October 4, 2019
Our Weekly NewsletterContact
Across Instinctif Partners’ Financial Services team, we are always keeping an eye on the key developments taking place across the sector to evaluate their impact on the many businesses we work with. Here we share our picks of the week’s most interesting news, and our expert views.
Fund management competition reaches ‘Money Ball’ levels
The fund management industry is now taking cues from the analytical arms race between US baseball teams, spurred from Billy Beane’s unique use of statistics made famous in Michael Lewis’ book and follow up Brad Pitt movie, ‘Money Ball’. The vast amount of data within fund management has driven some asset managers to analyse unconventional sources in hopes of outperforming rival groups, akin to the famed Oakland A’s manager. But while investing in technology may lead to a competitive edge, lessons from Money Ball show that rivals will soon catch on. (From Financial Times, 30th September 2019)
Stock market investors missing companies’ best years
Investors in the stock market may be missing the best years of a company’s growth as companies frequently secure funding from private equity funds through expansion capital, and only later rely on public stock markets once growth has plateaued. Situations like this often leave individual stock market investors watching from afar, while private equity “fat cats” obtain high returns. (From This is Money, 29th September 2019)
Motor insurance more expensive than fines
A recent study found that motorists pay more for their insurance than those driving without cover, prompting the industry to call for harsher penalties.

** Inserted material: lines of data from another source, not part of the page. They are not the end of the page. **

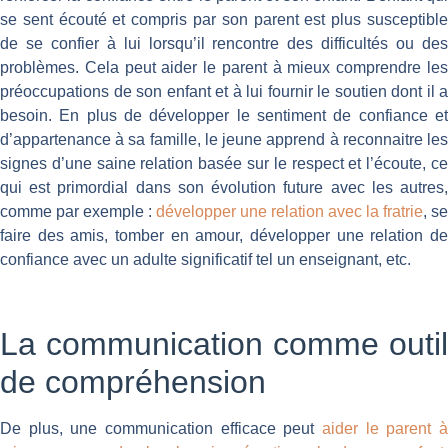
se sent écouté et compris par son parent est plus susceptible
de se confier à lui lorsqu’il rencontre des difficultés ou des
problèmes. Cela peut aider le parent à mieux comprendre les
préoccupations de son enfant et à lui fournir le soutien dont il a
besoin. En plus de développer le sentiment de confiance et
d’appartenance à sa famille, le jeune apprend à reconnaitre les
signes d’une saine relation basée sur le respect et l’écoute, ce
qui est primordial dans son évolution future avec les autres,
comme par exemple :
développer une relation avec la fratrie
, se
faire des amis, tomber en amour, développer une relation de
confiance avec un adulte significatif tel un enseignant, etc.
La communication comme outil
de compréhension
De plus, une communication efficace peut
aider le parent à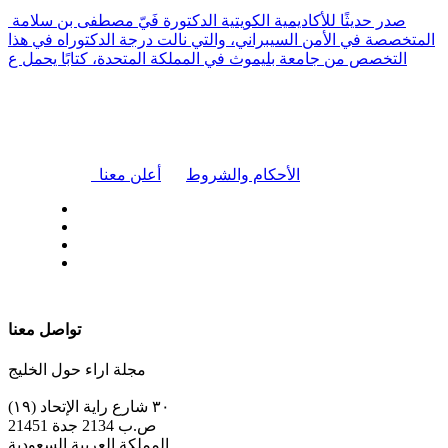
صدر حديثًا للأكاديمية الكويتية الدكتورة فَيّ مصطفى بن سلامة
المتخصصة في الأمن السيبراني، والتي نالت درجة الدكتوراه في هذا
التخصص من جامعة بليموث في المملكة المتحدة، كتابًا يحمل ع
|
الأحكام والشروط
أعلن معنا
| تابعنا على
تواصل معنا
مجلة اراء حول الخليج
٣٠ شارع راية الإتحاد (١٩)
ص.ب 2134 جدة 21451
المملكة العربية السعودية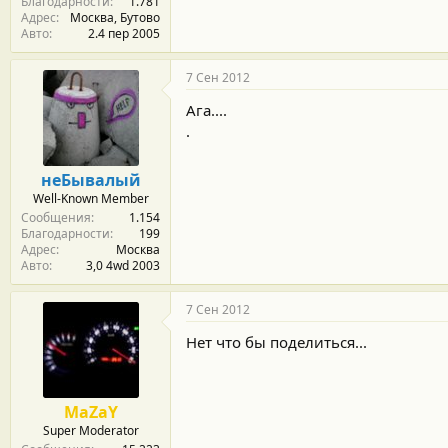
Благодарности
1.781
Адрес
Москва, Бутово
Авто
2.4 пер 2005
7 Сен 2012
Ага....
.
неБывалый
Well-Known Member
Сообщения
1.154
Благодарности
199
Адрес
Москва
Авто
3,0 4wd 2003
7 Сен 2012
Нет что бы поделиться...
MaZaY
Super Moderator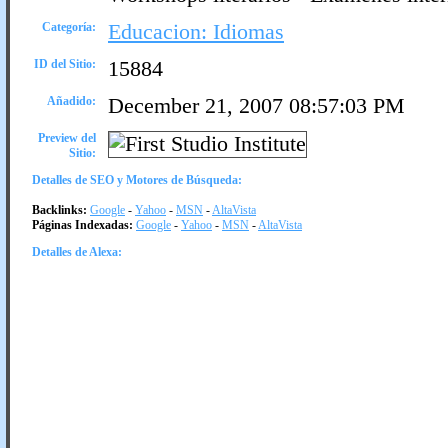
Categoría:
Educacion: Idiomas
ID del Sitio:
15884
Añadido:
December 21, 2007 08:57:03 PM
Preview del
Sitio:
Detalles de SEO y Motores de Búsqueda:
Backlinks:
Google
-
Yahoo
-
MSN
-
AltaVista
Páginas Indexadas:
Google
-
Yahoo
-
MSN
-
AltaVista
Detalles de Alexa: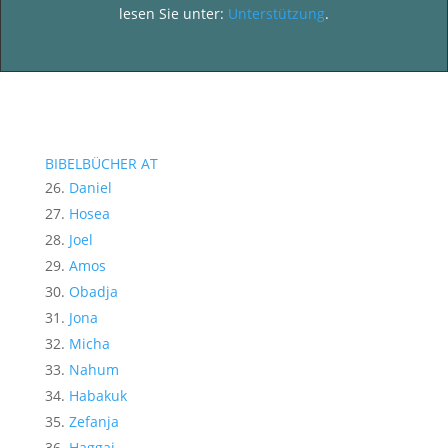
lesen Sie unter:
Unterstützung
.
BIBELBÜCHER AT
Daniel
Hosea
Joel
Amos
Obadja
Jona
Micha
Nahum
Habakuk
Zefanja
Haggai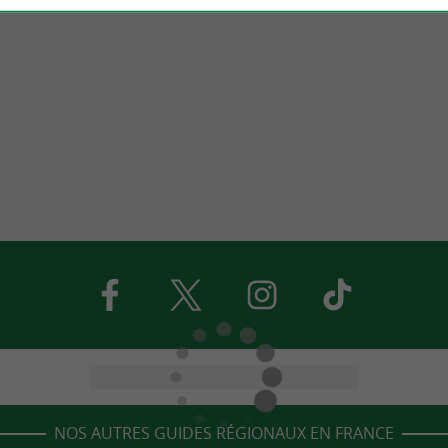
NOS AUTRES GUIDES RÉGIONAUX EN FRANCE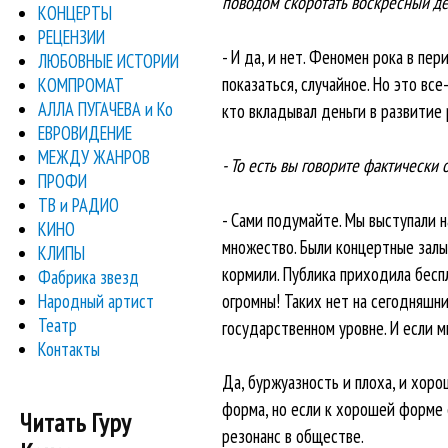
поводом скоротать воскресный ден
КОНЦЕРТЫ
РЕЦЕНЗИИ
- И да, и нет. Феномен рока в пе
ЛЮБОВНЫЕ ИСТОРИИ
показаться, случайное. Но это вс
КОМПРОМАТ
АЛЛА ПУГАЧЕВА и Ко
кто вкладывал деньги в развитие 
ЕВРОВИДЕНИЕ
МЕЖДУ ЖАНРОВ
- То есть вы говорите фактически о
ПРОФИ
ТВ и РАДИО
- Сами подумайте. Мы выступали 
КИНО
множество. Были концертные залы, 
КЛИПЫ
кормили. Публика приходила бесп
Фабрика звезд
Народный артист
огромны! Таких нет на сегодняшни
Театр
государственном уровне. И если м
Контакты
Да, буржуазность и плоха, и хоро
форма, но если к хорошей форме 
Читать Гуру
резонанс в обществе.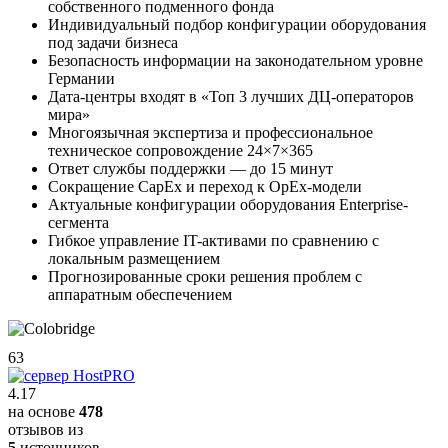
собственного подменного фонда
Индивидуальный подбор конфигурации оборудования
под задачи бизнеса
Безопасность информации на законодательном уровне
Германии
Дата-центры входят в «Топ 3 лучших ДЦ-операторов
мира»
Многоязычная экспертиза и профессиональное
техническое сопровождение 24×7×365
Ответ службы поддержки — до 15 минут
Сокращение CapEx и переход к OpEx-модели
Актуальные конфигурации оборудования Enterprise-
сегмента
Гибкое управление IT-активами по сравнению с
локальным размещением
Прогнозированные сроки решения проблем с
аппаратным обеспечением
63
4.17
на основе
478
отзывов из
5
источников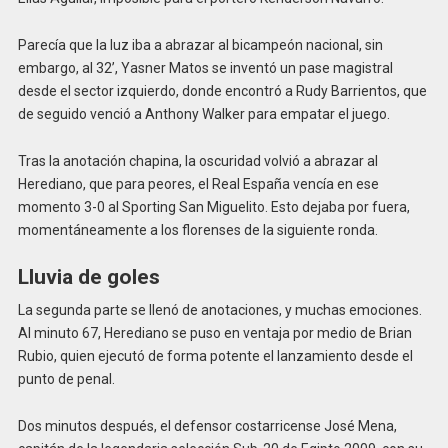
Parecía que la luz iba a abrazar al bicampeón nacional, sin
embargo, al 32’, Yasner Matos se inventó un pase magistral
desde el sector izquierdo, donde encontró a Rudy Barrientos, que
de seguido venció a Anthony Walker para empatar el juego.
Tras la anotación chapina, la oscuridad volvió a abrazar al
Herediano, que para peores, el Real España vencía en ese
momento 3-0 al Sporting San Miguelito. Esto dejaba por fuera,
momentáneamente a los florenses de la siguiente ronda.
Lluvia de goles
La segunda parte se llenó de anotaciones, y muchas emociones.
Al minuto 67, Herediano se puso en ventaja por medio de Brian
Rubio, quien ejecutó de forma potente el lanzamiento desde el
punto de penal.
Dos minutos después, el defensor costarricense José Mena,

On average, motorists pay £485 in insurance fees, while average fines are issued at around £362. Safety experts are pushing for harsher sentencing to prevent UK citizens from abusing the system. (From The Sun, 30th September 2019)
London’s bubble bursts
The capital’s real estate market has moved out of bubble-risk territory for the first time in four years, a new report from Swiss bank UBS suggests. House prices in London are roughly 10% below their mid-2016 peak, with the report noting that while the capital remains “overvalued”, the days of stratospheric annual house price growth are “long gone”. Munich and Toronto now top UBS’ Global Real Estate Bubble Index, with London in 9th place. (From City AM, 30th September 2019)
ESG uptake broadens
With ESG (Environmental, Social and Governance) quickly becoming the hottest buzz phrase in the asset management industry, almost two thirds of sovereign investors – who have previously been slower to pick up on this trend, despite being among the world’s largest global investors – are making social and environmentally friendly investing part of their approach. This compares to less than half two years ago. The news comes as separate research reveals it pays to be green, with solar and wind stocks outperforming oil and gas shares by a widening margin this year. (From Reuters, 30th September 2019)
Why the time is now for better Diversity and Inclusion
With a number of high profile, powerful supporters across several industries, the group is calling for “radical and rapid action” in a clear sign that the issue of improved diversity in business isn’t going anywhere.

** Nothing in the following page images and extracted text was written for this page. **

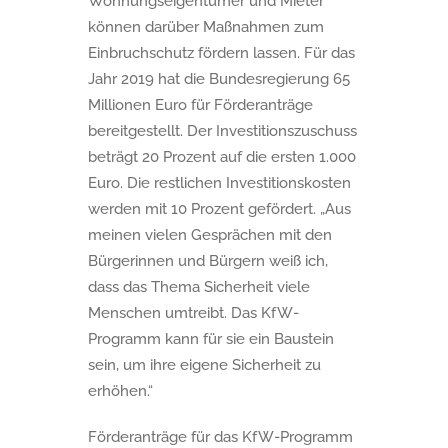
Wohnungseigentümer und Mieter
können darüber Maßnahmen zum
Einbruchschutz fördern lassen. Für das
Jahr 2019 hat die Bundesregierung 65
Millionen Euro für Förderanträge
bereitgestellt. Der Investitionszuschuss
beträgt 20 Prozent auf die ersten 1.000
Euro. Die restlichen Investitionskosten
werden mit 10 Prozent gefördert. „Aus
meinen vielen Gesprächen mit den
Bürgerinnen und Bürgern weiß ich,
dass das Thema Sicherheit viele
Menschen umtreibt. Das KfW-
Programm kann für sie ein Baustein
sein, um ihre eigene Sicherheit zu
erhöhen.“
Förderanträge für das KfW-Programm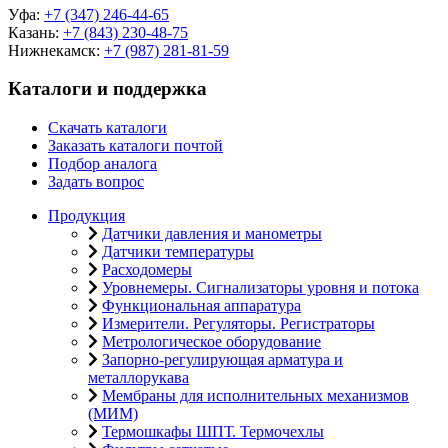
Уфа:
+7 (347) 246-44-65
Казань:
+7 (843) 230-48-75
Нижнекамск:
+7 (987) 281-81-59
Каталоги и поддержка
Скачать каталоги
Заказать каталоги почтой
Подбор аналога
Задать вопрос
Продукция
Датчики давления и манометры
Датчики температуры
Расходомеры
Уровнемеры. Сигнализаторы уровня и потока
Функциональная аппаратура
Измерители. Регуляторы. Регистраторы
Метрологическое оборудование
Запорно-регулирующая арматура и
металлорукава
Мембраны для исполнительных механизмов
(МИМ)
Термошкафы ШПТ. Термочехлы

While certain sectors have gone some way towards reducing their gender pay gap, others have yet to record any significant improvement at all.
For instance, the average mean pay gap for the investment management industry is currently 31%, with only half of the firms in this group reporting a year-on-year reduction in this figure. Of these, the majority only saw an improvement of 5% or less.

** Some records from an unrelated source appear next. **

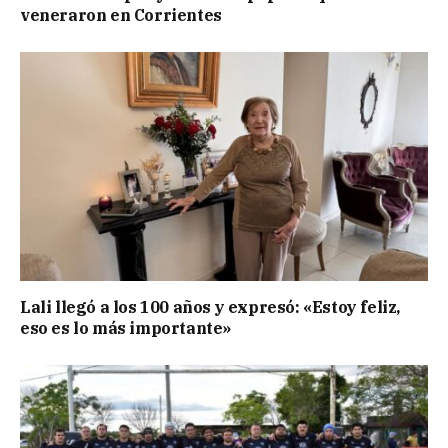
veneraron en Corrientes
Lali llegó a los 100 años y expresó: «Estoy feliz,
eso es lo más importante»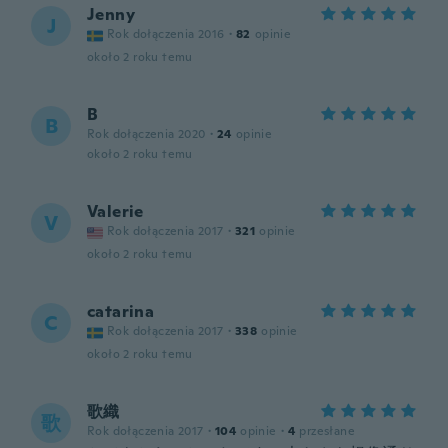
Jenny
J
Rok dołączenia 2016
·
82
opinie
około 2 roku temu
B
B
Rok dołączenia 2020
·
24
opinie
około 2 roku temu
Valerie
V
Rok dołączenia 2017
·
321
opinie
około 2 roku temu
catarina
C
Rok dołączenia 2017
·
338
opinie
około 2 roku temu
歌織
歌
Rok dołączenia 2017
·
104
opinie
·
4
przesłane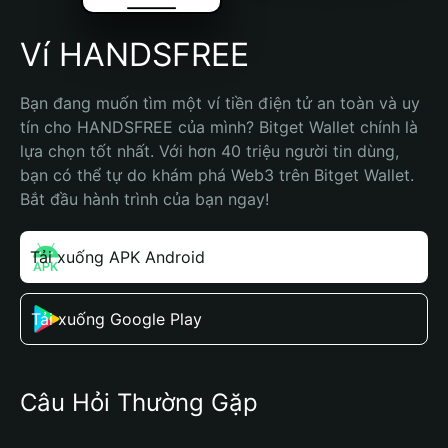
Ví HANDSFREE
Bạn đang muốn tìm một ví tiền điện tử an toàn và uy 
tín cho HANDSFREE của mình? Bitget Wallet chính là 
lựa chọn tốt nhất. Với hơn 40 triệu người tin dùng, 
bạn có thể tự do khám phá Web3 trên Bitget Wallet. 
Bắt đầu hành trình của bạn ngay!
Tải xuống APK Android
Tải xuống Google Play
Câu Hỏi Thường Gặp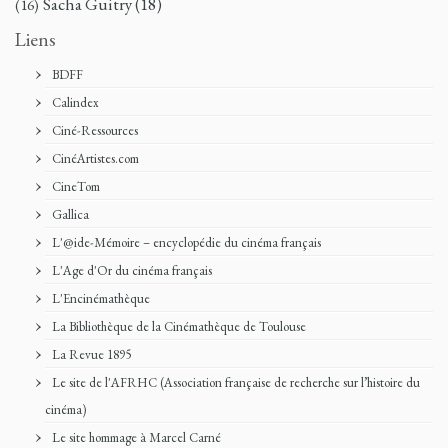
Sacha Guitry
(18)
(16)
Liens
BDFF
Calindex
Ciné-Ressources
CinéArtistes.com
CineTom
Gallica
L'@ide-Mémoire – encyclopédie du cinéma français
L'Age d'Or du cinéma français
L'Encinémathèque
La Bibliothèque de la Cinémathèque de Toulouse
La Revue 1895
Le site de l'AFRHC (Association française de recherche sur l’histoire du
cinéma)
Le site hommage à Marcel Carné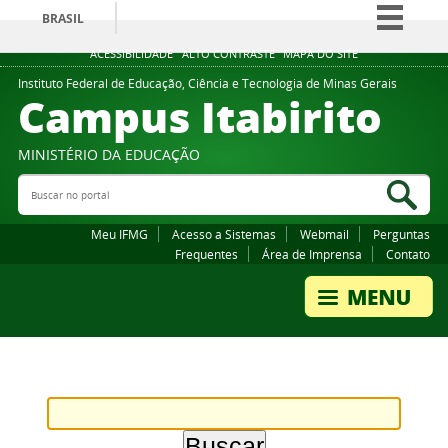
BRASIL
Simplifique!
ACESSIBILIDADE
ALTO CONTRASTE
MAPA DO SITE
Comunica BR
Instituto Federal de Educação, Ciência e Tecnologia de Minas Gerais
Campus Itabirito
Participe
Acesso à informação
MINISTÉRIO DA EDUCAÇÃO
Legislação
Buscar no portal
Bus
Canais
Meu IFMG
Acesso a Sistemas
Webmail
Perguntas
Frequentes
Área de Imprensa
Contato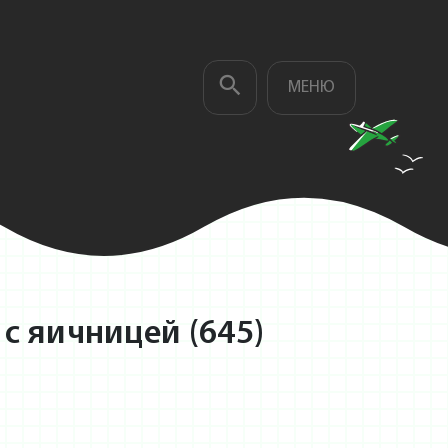
МЕНЮ
с яичницей (645)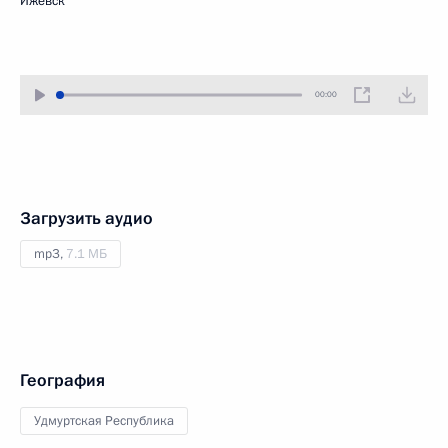
Ижевск
00:00
Загрузить аудио
mp3,
7.1 МБ
География
Удмуртская Республика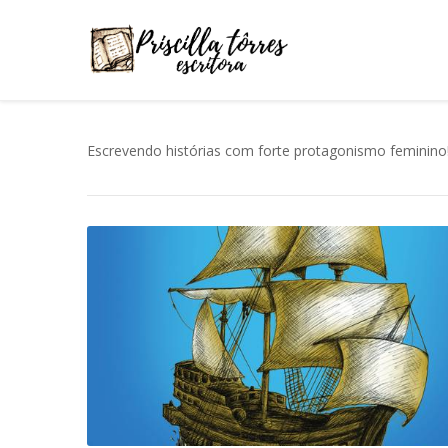
Escrevendo histórias com forte protagonismo feminino! 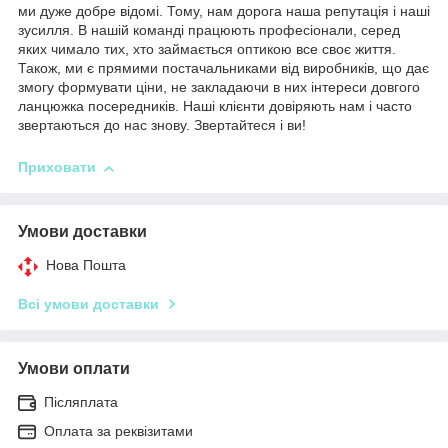
ми дуже добре відомі. Тому, нам дорога наша репутація і наші
зусилля. В нашій команді працюють професіонали, серед
яких чимало тих, хто займається оптикою все своє життя.
Також, ми є прямими постачальниками від виробників, що дає
змогу формувати ціни, не закладаючи в них інтереси довгого
ланцюжка посередників. Наші клієнти довіряють нам і часто
звертаються до нас знову. Звертайтеся і ви!
Приховати
Умови доставки
Нова Пошта
Всі умови доставки
Умови оплати
Післяплата
Оплата за реквізитами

Worryingly, the report goes as far as to suggest that there may be some “resentment” about special programmes designed to develop more diverse talent. Some investment professionals may feel such initiatives are more an exercise in demonstrating “political correctness”, rather than being key to driving the success of their firm.
This comes despite the clear business case for more diverse and inclusive businesses. Research from PwC suggests that diverse companies are more innovative, create more value and ultimately benefit from better business returns, all the while simultaneously improving their external reputation and ensuring they are more attractive to existing and prospective talent.
It is also important to remember that despite the current prevalence of gender-focused campaigns, diversity in all senses of the word is vital.
Whether that be on the basis of gender, ethnicity, socio-economic status or sexuality, building a more inclusive industry can only be achieved if all aspects of diversity are considered. Then, and only then, will businesses, customers and employees alike truly reap the rewards.
There are many D&I initiatives out there, some more authentic and successful in their objectives than others.
For the Diversity Project, their key piece of advice – aimed particularly at the investment management industry – is to align improved diversity with business’ long-term strategic goals in order to ensure the issue sits at the heart of all initiatives across every level of the firm.
This will then filter into more tactical execution – whether that be setting up role-model schemes, organising diversity networks or arranging unconscious bias training in the workplace – ultimately, enabling businesses to gain momentum and really start to move the dial on this issue.
In the words of the Diversity Project, it is time to deliver. The question is, are you ready?